Your instructions
Each entry must be reproduced precisely as it stands.

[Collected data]
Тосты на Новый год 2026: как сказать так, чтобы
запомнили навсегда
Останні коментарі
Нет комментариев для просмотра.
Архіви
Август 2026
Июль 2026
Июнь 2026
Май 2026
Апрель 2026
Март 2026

Response to the exercise
Тосты на Новый год 2026: как сказать так, чтобы
запомнили навсегда
Останні коментарі
Нет комментариев для просмотра.
Архіви
Август 2026
Июль 2026
Июнь 2026
Май 2026
Апрель 2026
Март 2026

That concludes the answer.